The back-to-school season is losing its luster. The traditional college student population is shrinking, according to the Census Bureau--an unexpected development that may be a harbinger of worse times to come for the higher education industry. The number of full-time students attending four-year colleges fell by 337,000 between 2005 and 2006 (the latest data available). This 4 percent decline, to 7.7 million, is unprecedented and occurred although the number of high school graduates is at a record high. The decline also defied projections by the National Center for Education Statistics, which had forecast a rise in full-time enrollment at four-year schools to 8.2 million.
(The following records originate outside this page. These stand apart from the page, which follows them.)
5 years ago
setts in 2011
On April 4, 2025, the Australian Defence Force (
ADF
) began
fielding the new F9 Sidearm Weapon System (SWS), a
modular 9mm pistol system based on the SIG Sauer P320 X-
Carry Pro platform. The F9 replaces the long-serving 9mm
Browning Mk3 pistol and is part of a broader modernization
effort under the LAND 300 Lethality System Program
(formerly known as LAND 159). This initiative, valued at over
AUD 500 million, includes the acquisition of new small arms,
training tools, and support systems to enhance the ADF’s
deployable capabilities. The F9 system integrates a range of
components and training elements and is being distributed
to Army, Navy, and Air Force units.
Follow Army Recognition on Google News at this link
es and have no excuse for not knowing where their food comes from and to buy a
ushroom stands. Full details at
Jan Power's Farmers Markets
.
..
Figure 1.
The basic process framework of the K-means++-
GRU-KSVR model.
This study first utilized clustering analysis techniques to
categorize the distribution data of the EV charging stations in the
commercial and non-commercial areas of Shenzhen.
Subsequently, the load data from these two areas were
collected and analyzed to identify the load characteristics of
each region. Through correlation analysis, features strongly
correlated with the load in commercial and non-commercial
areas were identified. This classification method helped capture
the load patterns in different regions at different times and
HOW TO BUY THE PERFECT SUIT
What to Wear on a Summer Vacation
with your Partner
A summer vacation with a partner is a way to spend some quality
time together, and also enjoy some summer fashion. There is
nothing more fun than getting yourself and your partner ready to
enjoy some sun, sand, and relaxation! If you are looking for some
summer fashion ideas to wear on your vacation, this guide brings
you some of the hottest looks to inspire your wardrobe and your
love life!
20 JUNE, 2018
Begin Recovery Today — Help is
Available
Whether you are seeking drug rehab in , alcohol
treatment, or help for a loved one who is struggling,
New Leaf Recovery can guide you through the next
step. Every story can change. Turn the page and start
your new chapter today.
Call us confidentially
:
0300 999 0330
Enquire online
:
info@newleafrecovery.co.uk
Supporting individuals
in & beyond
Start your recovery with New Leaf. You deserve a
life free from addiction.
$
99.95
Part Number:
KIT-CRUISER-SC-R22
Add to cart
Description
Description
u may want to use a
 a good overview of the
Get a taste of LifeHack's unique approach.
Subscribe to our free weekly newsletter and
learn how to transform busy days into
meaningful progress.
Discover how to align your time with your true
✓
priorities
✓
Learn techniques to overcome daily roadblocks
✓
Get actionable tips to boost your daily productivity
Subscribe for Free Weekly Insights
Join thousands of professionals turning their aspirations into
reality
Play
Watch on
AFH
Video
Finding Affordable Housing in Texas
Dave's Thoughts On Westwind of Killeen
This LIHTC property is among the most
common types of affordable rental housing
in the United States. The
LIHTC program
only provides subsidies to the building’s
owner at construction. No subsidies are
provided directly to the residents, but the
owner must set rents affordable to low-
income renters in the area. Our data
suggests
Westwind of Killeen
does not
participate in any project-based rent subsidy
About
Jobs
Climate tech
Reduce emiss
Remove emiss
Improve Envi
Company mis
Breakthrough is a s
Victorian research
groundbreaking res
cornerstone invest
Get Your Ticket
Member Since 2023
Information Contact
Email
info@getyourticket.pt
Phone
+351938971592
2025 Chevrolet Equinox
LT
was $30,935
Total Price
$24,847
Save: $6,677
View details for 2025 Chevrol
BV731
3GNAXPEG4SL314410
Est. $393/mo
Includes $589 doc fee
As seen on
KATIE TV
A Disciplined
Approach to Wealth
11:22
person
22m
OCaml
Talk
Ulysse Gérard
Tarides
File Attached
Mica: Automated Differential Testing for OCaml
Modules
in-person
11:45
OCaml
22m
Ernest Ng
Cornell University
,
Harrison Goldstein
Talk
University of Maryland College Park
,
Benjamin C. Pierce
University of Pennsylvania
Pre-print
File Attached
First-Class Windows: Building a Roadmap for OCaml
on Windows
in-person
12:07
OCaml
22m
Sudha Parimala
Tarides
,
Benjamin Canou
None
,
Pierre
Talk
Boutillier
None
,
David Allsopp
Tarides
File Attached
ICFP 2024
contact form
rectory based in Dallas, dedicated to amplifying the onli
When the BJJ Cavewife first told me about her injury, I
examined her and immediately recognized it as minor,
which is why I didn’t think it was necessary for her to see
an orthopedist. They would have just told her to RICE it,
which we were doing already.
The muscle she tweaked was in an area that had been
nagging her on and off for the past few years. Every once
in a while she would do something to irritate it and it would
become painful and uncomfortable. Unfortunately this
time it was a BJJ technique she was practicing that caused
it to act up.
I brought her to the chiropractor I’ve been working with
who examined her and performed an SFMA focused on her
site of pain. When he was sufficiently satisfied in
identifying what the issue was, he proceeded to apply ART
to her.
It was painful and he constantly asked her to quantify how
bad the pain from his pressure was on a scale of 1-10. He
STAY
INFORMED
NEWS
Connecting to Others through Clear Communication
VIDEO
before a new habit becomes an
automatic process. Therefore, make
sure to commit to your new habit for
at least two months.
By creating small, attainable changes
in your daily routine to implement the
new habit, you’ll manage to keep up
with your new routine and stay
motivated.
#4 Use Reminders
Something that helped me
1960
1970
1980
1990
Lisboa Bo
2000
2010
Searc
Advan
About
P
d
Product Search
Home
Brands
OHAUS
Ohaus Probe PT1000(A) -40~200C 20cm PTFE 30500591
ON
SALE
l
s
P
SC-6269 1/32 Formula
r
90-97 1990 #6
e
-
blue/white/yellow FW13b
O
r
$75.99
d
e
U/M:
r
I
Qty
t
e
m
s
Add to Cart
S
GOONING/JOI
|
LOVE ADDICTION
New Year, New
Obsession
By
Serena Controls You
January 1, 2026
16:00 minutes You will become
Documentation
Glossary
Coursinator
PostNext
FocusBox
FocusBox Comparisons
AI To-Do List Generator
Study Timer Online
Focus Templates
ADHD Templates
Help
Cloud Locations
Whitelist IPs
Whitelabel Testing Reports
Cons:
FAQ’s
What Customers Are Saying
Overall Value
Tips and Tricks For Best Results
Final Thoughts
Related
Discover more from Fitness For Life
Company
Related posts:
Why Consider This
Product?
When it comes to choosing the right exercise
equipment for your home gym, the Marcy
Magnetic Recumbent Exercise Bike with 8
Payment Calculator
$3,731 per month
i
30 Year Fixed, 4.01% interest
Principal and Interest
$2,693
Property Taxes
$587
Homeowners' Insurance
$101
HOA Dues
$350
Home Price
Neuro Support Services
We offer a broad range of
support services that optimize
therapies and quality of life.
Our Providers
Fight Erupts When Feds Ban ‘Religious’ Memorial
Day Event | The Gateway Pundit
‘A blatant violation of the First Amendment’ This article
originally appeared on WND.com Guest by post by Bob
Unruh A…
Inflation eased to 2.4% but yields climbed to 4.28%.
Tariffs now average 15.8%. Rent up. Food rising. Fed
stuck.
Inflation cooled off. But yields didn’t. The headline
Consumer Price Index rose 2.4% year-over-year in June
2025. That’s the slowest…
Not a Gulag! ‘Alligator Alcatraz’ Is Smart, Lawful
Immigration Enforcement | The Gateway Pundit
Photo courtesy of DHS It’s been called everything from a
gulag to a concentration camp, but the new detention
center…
The drop in traditional college enrollment is a sign that the increasingly strapped middle class has reached the tipping point. According to Pew Research Center, 79 percent of Americans say it is harder than it was five years ago for the middle class to maintain its standard of living. That is putting it mildly. Staring down depreciating houses, gas guzzling cars, rising food prices, stagnant wages, unaffordable health insurance, tightening credit standards, and spiraling college costs, the middle class just blinked. It can no longer afford to keep up appearances--even for the sake of the kids. You know families are in crisis when parents are forced to cut back on their investment in their children. The downturn in full-time college enrollment marks the beginning of a new era for the middle class as it reevaluates the costs and benefits of the traditional college experience.
It's about time. For decades, the nation's 2,600 four-year colleges have brazenly raised prices much faster than the cost of living and still had students knocking down their doors. The college experience became yet another bubble market. The question was not whether the kids would go to college, but which college they would go to. College brands were as much of a status symbol as a Lexus in the driveway. In the competitive frenzy to get their children into the best school at any cost, parents ceased to consider the fundamentals. This explains why the cost of a college education could double between 1976 and 2006 while median family income grew by only 16 percent, after adjusting for inflation. It also explains why two-thirds of bachelor's degree recipients graduate with debt. The biggest increase in debt has occurred among students from the middle class, according to the National Center for Education Statistics.
With the economy teetering on recession, credit tightening, and housing values falling, the cost of the traditional college experience now far exceeds what the middle class can afford. The bubble has burst. To be sure, millions of young adults still yearn for the traditional college experience and are scrambling to pay the bills. Applications for federal student aid were up 17 percent through the first six months of this year, according to U.S. News & World Report. But many will be disappointed with the increasingly meager federal handouts. Four-year colleges have become so expensive that the maximum Pell grant covers only 32 percent of the average price of a public school--down from 52 percent two decades ago, according to the College Board.
The American middle class is rearranging its priorities. This may be bad news for overpriced four-year schools. But it is not necessarily bad news for financially savvy families, who have boosted the number of full-time students at two-year colleges to an all-time high.
1 comment:
Cheryl,
These unexpected results are curious. Your arguement about the financial condition of households is not consistant with the Federal Reserve's survey of household financial conditions (or your own previous observations re: PSE.) Are there other possible causes? Is it possible that taking a year off before college has taken hold among to 10% households?